Велик мой грех, отец Киприян, рогами дерет меня изнутри. Не убивает, только рвет да дерет. Долго ли мне еще жить назначено, чтобы мучиться и никто чтоб меня не пожалел, почернелую душеньку не утешил? Кто только лап ко мне не тянул – морщинистые и пучеглазые, липкие, прокаженные и гнойные, брехливые, точно псы, или по-жеребячьи гогочущие. Были с кривыми носами, и такие, что отметались от веры.
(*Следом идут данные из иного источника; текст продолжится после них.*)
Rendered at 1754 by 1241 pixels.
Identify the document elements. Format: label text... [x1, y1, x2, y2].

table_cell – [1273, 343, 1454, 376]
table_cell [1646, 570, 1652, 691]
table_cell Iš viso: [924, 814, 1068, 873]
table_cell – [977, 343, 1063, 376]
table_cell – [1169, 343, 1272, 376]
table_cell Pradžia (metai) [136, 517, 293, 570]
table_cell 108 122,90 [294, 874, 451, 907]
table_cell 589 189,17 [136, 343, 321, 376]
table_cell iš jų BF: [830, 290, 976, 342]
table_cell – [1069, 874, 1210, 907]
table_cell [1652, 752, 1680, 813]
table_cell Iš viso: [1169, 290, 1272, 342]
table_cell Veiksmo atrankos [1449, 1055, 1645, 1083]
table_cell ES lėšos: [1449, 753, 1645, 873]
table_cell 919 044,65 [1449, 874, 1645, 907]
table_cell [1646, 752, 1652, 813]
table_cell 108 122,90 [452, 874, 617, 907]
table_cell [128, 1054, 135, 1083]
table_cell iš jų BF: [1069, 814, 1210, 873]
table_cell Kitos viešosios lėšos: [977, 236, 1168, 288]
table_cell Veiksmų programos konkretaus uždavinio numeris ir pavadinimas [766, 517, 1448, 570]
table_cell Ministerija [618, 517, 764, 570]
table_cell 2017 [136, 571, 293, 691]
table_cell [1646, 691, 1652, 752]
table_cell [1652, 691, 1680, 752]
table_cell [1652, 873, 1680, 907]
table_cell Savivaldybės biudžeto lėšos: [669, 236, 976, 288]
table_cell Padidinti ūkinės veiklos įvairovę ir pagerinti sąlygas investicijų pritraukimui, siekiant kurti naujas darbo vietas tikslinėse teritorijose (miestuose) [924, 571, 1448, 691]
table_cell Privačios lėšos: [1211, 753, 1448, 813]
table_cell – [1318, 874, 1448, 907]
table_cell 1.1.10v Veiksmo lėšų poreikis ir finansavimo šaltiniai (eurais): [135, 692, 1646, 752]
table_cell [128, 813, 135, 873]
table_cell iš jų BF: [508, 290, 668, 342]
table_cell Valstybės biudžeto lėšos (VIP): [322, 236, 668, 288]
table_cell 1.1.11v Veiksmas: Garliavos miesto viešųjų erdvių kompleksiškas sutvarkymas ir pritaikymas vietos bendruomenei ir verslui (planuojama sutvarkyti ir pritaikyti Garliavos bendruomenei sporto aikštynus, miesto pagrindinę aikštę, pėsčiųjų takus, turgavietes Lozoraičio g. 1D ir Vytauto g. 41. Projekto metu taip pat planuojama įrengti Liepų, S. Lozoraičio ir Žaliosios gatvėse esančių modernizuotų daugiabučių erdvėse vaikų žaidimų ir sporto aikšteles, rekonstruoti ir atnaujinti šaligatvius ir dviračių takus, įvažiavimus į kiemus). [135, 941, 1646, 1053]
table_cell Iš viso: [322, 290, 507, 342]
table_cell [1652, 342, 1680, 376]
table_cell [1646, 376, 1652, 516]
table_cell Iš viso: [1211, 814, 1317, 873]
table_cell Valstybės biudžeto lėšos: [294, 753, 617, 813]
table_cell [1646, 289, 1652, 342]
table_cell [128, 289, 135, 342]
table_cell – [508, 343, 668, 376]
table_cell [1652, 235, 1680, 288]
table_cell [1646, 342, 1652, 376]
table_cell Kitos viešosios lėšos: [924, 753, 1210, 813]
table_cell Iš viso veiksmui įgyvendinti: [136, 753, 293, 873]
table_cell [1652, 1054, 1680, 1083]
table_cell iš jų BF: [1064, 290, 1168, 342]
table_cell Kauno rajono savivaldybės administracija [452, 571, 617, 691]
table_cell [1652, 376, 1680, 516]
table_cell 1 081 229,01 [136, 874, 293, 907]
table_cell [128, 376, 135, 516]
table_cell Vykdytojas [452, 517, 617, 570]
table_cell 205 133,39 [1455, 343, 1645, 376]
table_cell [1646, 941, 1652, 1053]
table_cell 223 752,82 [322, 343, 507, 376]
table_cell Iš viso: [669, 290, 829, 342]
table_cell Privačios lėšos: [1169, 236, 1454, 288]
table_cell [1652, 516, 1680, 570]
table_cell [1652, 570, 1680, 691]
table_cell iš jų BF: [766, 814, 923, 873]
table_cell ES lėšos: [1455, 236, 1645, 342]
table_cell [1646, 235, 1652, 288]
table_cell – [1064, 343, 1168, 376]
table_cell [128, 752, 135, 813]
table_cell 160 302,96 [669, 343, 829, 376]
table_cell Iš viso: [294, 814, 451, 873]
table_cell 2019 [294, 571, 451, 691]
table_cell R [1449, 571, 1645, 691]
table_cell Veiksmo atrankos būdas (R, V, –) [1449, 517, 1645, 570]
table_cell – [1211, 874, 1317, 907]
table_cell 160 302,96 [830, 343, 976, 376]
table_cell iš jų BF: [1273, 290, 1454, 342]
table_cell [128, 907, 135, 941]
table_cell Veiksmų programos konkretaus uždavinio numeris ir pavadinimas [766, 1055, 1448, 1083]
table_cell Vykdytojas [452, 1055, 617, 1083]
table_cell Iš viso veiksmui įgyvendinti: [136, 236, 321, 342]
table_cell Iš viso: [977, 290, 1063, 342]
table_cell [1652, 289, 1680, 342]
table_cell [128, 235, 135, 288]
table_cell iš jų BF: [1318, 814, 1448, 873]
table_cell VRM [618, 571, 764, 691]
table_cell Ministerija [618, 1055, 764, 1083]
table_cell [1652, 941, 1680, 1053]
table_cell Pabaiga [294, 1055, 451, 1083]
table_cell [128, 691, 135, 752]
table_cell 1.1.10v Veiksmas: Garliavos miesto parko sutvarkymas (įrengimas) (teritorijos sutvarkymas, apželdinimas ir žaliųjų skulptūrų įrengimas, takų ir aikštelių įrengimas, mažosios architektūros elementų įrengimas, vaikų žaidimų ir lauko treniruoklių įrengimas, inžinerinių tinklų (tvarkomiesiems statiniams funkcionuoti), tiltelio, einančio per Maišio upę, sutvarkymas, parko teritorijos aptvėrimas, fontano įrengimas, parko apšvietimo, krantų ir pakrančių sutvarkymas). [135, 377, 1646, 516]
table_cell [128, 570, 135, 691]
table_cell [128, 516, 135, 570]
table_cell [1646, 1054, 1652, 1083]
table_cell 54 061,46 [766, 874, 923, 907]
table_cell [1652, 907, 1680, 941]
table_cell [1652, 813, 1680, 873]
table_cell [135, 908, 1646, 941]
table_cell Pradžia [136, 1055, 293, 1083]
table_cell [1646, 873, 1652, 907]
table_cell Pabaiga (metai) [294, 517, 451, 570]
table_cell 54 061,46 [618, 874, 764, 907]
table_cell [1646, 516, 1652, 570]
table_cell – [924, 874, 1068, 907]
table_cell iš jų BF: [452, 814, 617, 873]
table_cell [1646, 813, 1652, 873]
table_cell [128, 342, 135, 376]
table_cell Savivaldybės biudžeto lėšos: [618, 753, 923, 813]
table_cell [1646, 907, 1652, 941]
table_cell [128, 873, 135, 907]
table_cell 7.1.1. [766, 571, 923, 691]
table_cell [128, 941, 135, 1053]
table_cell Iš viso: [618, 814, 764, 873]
Болтливые, точно весенние воробьи, оскаленные, точно волки зимой, – женишки ненасытные. Я ведь одна была, без мужа. Захочу – приходи, не захочу – нет, я не тебе, отец Киприян, я про других. Ну и что? Кто мне это поставит в грех? А как переступила Богданов порог, покорной стала слугой мужу своему и следопыту. Блудников словно ветром сдуло, перестали вокруг дома кружить. Все ко мне относились с почтением. Соблюдала ли я себя? Соблюдала. Только вот… О том и речь. У алтаря да у тебя ищу утешения, да, видно, не найти мне его ни на этом свете, ни на том, прокляли меня святые мученицы.
Весна, бутоны да почки, цвет дадут и айва и лютик. В камне и в том по трещинам пырей прижился, фиалки скоро откроют свои небесные очи. От тепла и держаки-то у кос пускают отростки да листья. Погляди на кровли. И на них трава. А я, какой от меня отросток? Сам видишь, понял. Тяжелая я, вынашиваю дате. Без мужа. Нет моего следопыта, чтоб расправился с ветрогоном. Через неделю, две ли, три ли рожу. И кого вырожу? Черного да зубатого?